I concentrate on the reassuring
tick-tock of the clock, trying to find the right words. Are there any? ‘I can’t
marry you, Will,’ I say softly. ‘I’m sorry.’ I hate hurting him, but there’s no
other way.

He gets up. ‘So you don’t want to
have a baby with me, and you don’t want to marry me. What do you want, Gemma?’
He folds his arms.

I wince at his tone. ‘It’s not
working – you and me.’

‘It was and it can again. That’s
why we should get married.’

I wring my hands. ‘Getting
married isn’t going to fix things, Will. I love you, but I’m not in love with
you.’

‘What does that even mean?’ He
grips me by the shoulders. ‘I love you, Gem. This is just a blip. You’re not
thinking straight because of the skin cancer.’

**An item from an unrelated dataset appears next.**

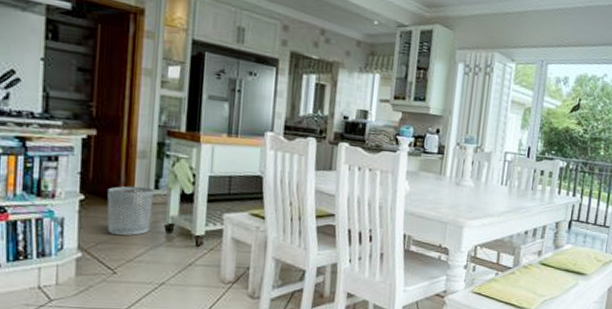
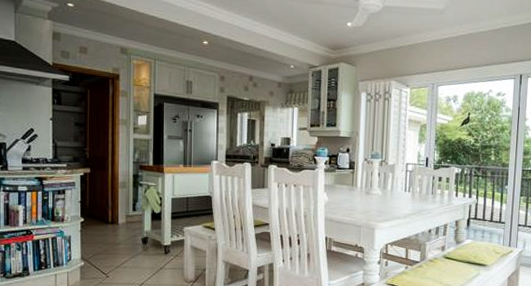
waste bin: present [107,186,154,236] -> none [100,209,132,248]

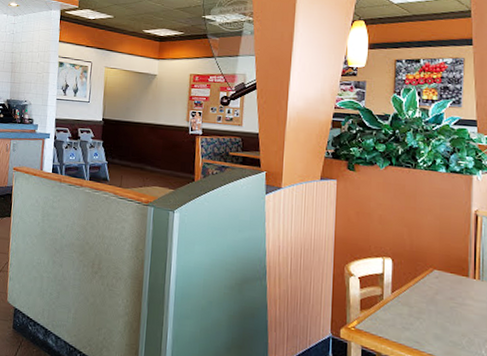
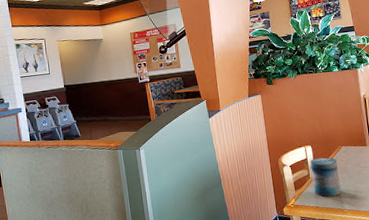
beverage can: none [386,276,423,332] -> present [310,157,341,197]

Actually I think I’m thinking
more clearly than I have in years. ‘But are you in love with me, Will, really?
Aren’t we more like brother and sister?’

Will’s eyes are wide and
imploring. ‘We’ve been together for four years, Gem, and we’re a bit older now.
Of course the passion has faded, but I can’t imagine life without you. You’re
one of the fixtures and fittings.’ He grins.

‘We can have more than that,
Will, but with other people.’

His smile falters. ‘Is there
someone else?’

‘Yes,’ I say, tears streaming
down my cheeks. Will’s face blanches. ‘Not in the way you think. He’s a
customer; he asked me out.’

Will explodes: ‘Who the hell does
he think he is? You’re my girlfriend.’

‘I told him I was with someone.’

‘Good of you,’
Will
sneers.

‘Don’t be like that.’

‘Don’t be like what? I’m entitled
to be pissed off when some bloke hits on my girlfriend! Hang on a minute, he
sent you those flowers, didn’t he?’ Will’s face is very red. I nod. ‘You lied
to me.’

It’s the first time I’ve ever
lied to Will. ‘I’m sorry.’ I hang my head.


What
about the operation? This isn’t a good time for you to be alone.’

I look up sharply.
‘That’s a low blow, Will.’

He takes a step
towards me,
then
stops.
‘I know, I’m
sorry.
I just can’t believe it’s over.’

I soften. ‘It’s the right
decision, Will, you know it deep down.’

He stares at me. ‘Perhaps you’re
right,’ he says eventually, ‘but we could have rubbed along together.’

‘I don’t want to just “rub”
along.’ I don’t know whether anything will ever happen with Leo, but staying
with Will just because it’s safe wouldn’t be right for either of us.

Will nods,
then
grips me fiercely. I hug him back. We stay like that for ages. Eventually he
releases me and strides out of the room, leaving me in bits.